Crumpets with Honeyed Ricotta and Berries
Crumpet recipe adapted from Gourmet Traveller, Honeyed Ricotta recipe adapted from Megan Gordon's Whole-Grain Mornings
Berries of your choice, to serve
For the Honeyed Ricotta
250 grams ricotta
1.5 tablespoons honey, plus extra for drizzling
1/2 teaspoon vanilla extract
Zest of half a lemon
For the Crumpets
800 millilitres milk
40 grams butter, plus extra for greasing the pan and crumpet rings
2 teaspoons caster sugar
1 sachet (7 grams) dried yeast
500 grams plain flour
1 teaspoon bicarbonate of soda
For the Honeyed Ricotta
Whisk all the ingredients together. Loosen with a little milk if the ricotta is especially dry and crumbly. Place in a serving bowl and drizzle with a little extra honey.
For the Crumpets
Place the milk and butter in a saucepan and heat over a low heat until the butter is melted. Allow to cool until it is lukewarm.

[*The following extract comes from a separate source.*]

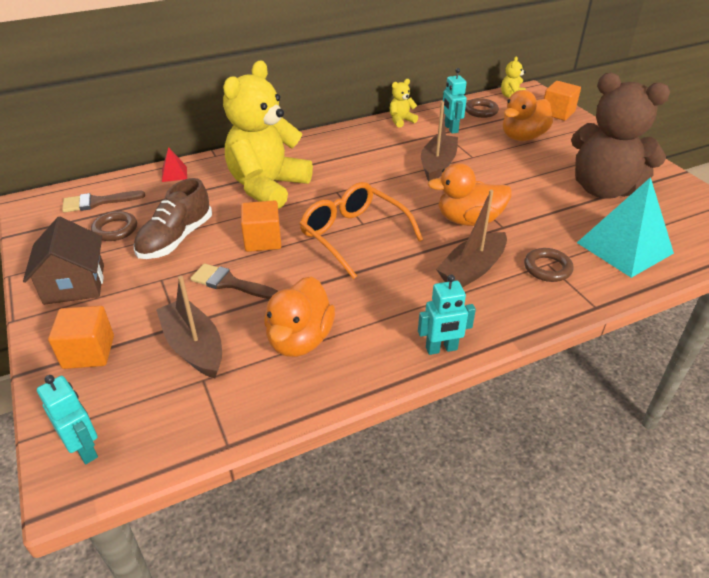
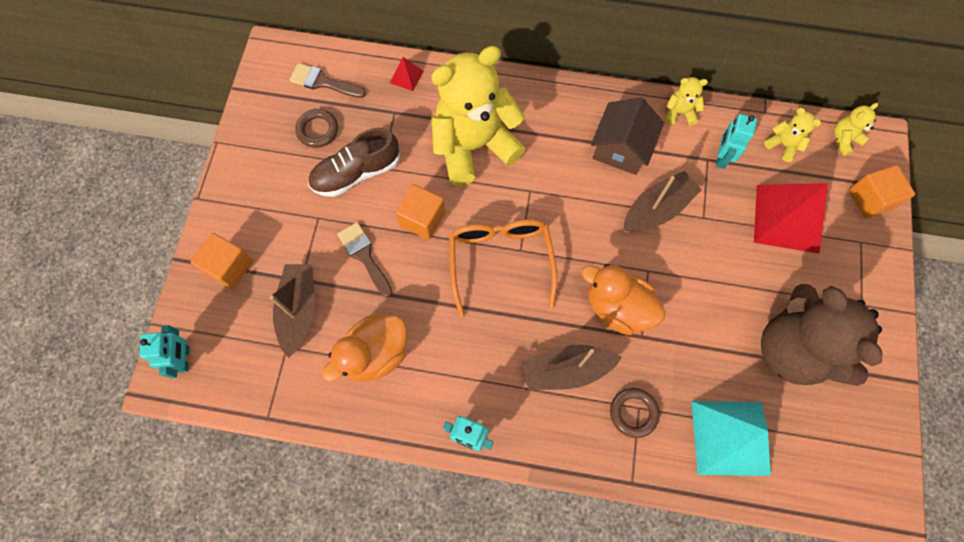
camera: 35 degrees right, 30 degrees up
brown house [23,217,104,305] -> brown house moved to [591,97,664,175]
brown ring [465,98,499,118] -> yellow teddy bear [764,108,821,162]
orange duck [503,90,553,141] -> red pyramid [754,183,828,254]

Whisk together the caster sugar and yeast in a small bowl. Add 200 millilitres of the milk and butter mixture, whisk to combine. Set aside for 5 minutes or until the mixture is foamy.
Place the flour in a large bowl with a pinch of salt. Make a well in the centre, then pour in the yeast mixture, stirring to bring in a little of the flour.
Pour in the remaining milk and butter mixture, stirring well until you have a smooth mixture. Cover with clingfilm and refrigerate overnight.
Whisk the bicarbonate of soda in 50 millilitres of warm water until dissolved, then pour the mixture into the batter, and whisk until combined. Cover and stand at room temperature until bubbling, approximately 30 minutes.
Heat a non stick frying pan over a low-medium heat. Grease the bottom with a little butter. Butter the inside of your crumpet rings (mine were 10cm in diametre and 2.5 centimetres deep) and place in the pan. Fill each ring to three-quarters full with batter. Cook for about 5 minutes, until bubbles appear on the surface and a skin has formed on top. Remove the rings, flip the crumpets over and cook for another minute or so, until the batter is cooked through and lightly golden brown on top.
Keep the crumpets warm under a clean tea towel while you cook the remaining batter. (This also keeps them nice and soft).
Serve warm with honeyed ricotta and berries.